• Aim of the task
Answer from the film reviews below:
(a) Which director's name did John see before the screening of Life Without Principle?
(b) In the third subplot, what does the cop's wife buy without her husband's knowledge?
(c) Around which day, according to Marcus, did everything start to feel like one long continuous bad movie?

• Selected excerpt
==========

JOHN: I didn't read about Life Without Principle before the screening: I saw the name Johnnie To and thought 'Got it.' Rival hitmen...maybe a detective who comes out of retirement to find he's in over his head...most likely one or more violent power struggles between triads witnessed through the perspective of low level gangsters. Efficient, entertaining, more or less generic Hong Kong crime-action fare. Always good to keep up with this stuff, of which To has been the prolific prince for the last two decades (after other perhaps more worthy directors high-tailed it to Hollywood in the mid-90's.) His new movie features the same sort of cops, crooks and corrupt corporate heads that populate his previous films, but this isn't a story about theft, murder and destruction for the sinful and the crooked. Well actually...it is. But the approach is completely different. You see, these characters are under the shadow of a fledging economy, and their ruin and redemption are the result of a devastating recession. So instead of a daring daylight heist it's an impulsive in-house job that is completely lost due to the shuffle of the bank going belly-up. Instead of being mowed down anonymously in gunfights, foot soldiers just up and quit on the spot, frustrated with the triad losing money. I was delightfully baffled by a brilliant sequence of events surrounding gang members struggling to get cash together to bail a brother out of prisoner only to be circumvented at each turn - you just never see that kind of thing in a movie like this. It's textbook storytelling in terms of multi-arcs that brush each other in service of one reigning theme that, as someone who is sort of terrified of money, gripped me more than any trading of heroic bullets from a typical To movie. Although the third subplot, about a cop's wife impulsively buying a dream apartment without her husband's knowledge, isn't as strong and doesn't tie in with the other stories as well, it all supports the idea that commerce can come crashing down at any moment, pining the most powerful and secure people in the world under its indifferent wreckage. It's one of those movies with which it feels great to get in on ground floor...I hope it does really, really well.

 

Bunohan.

MARCUS: This movie made no sense at all. I'd love to tell you more about it but I had no idea what was going or who was who half the time. Sorry, but around Day 7 everything started to feel like one long continuous bad movie.

 

Americano.

==========

• Information shown
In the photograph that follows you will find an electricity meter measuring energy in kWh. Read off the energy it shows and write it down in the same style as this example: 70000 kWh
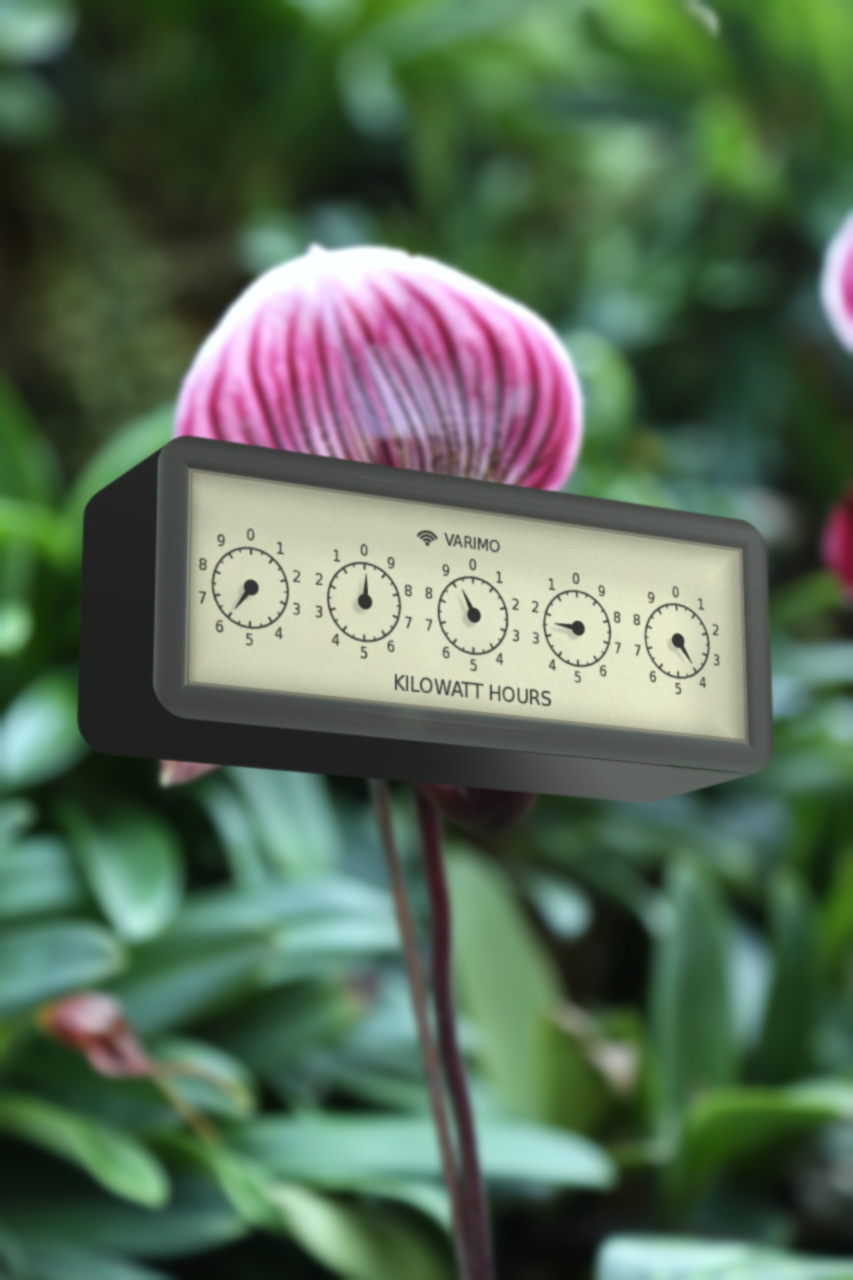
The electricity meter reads 59924 kWh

==========

• Written answer
(a) Johnnie To
(b) A dream apartment
(c) Day 7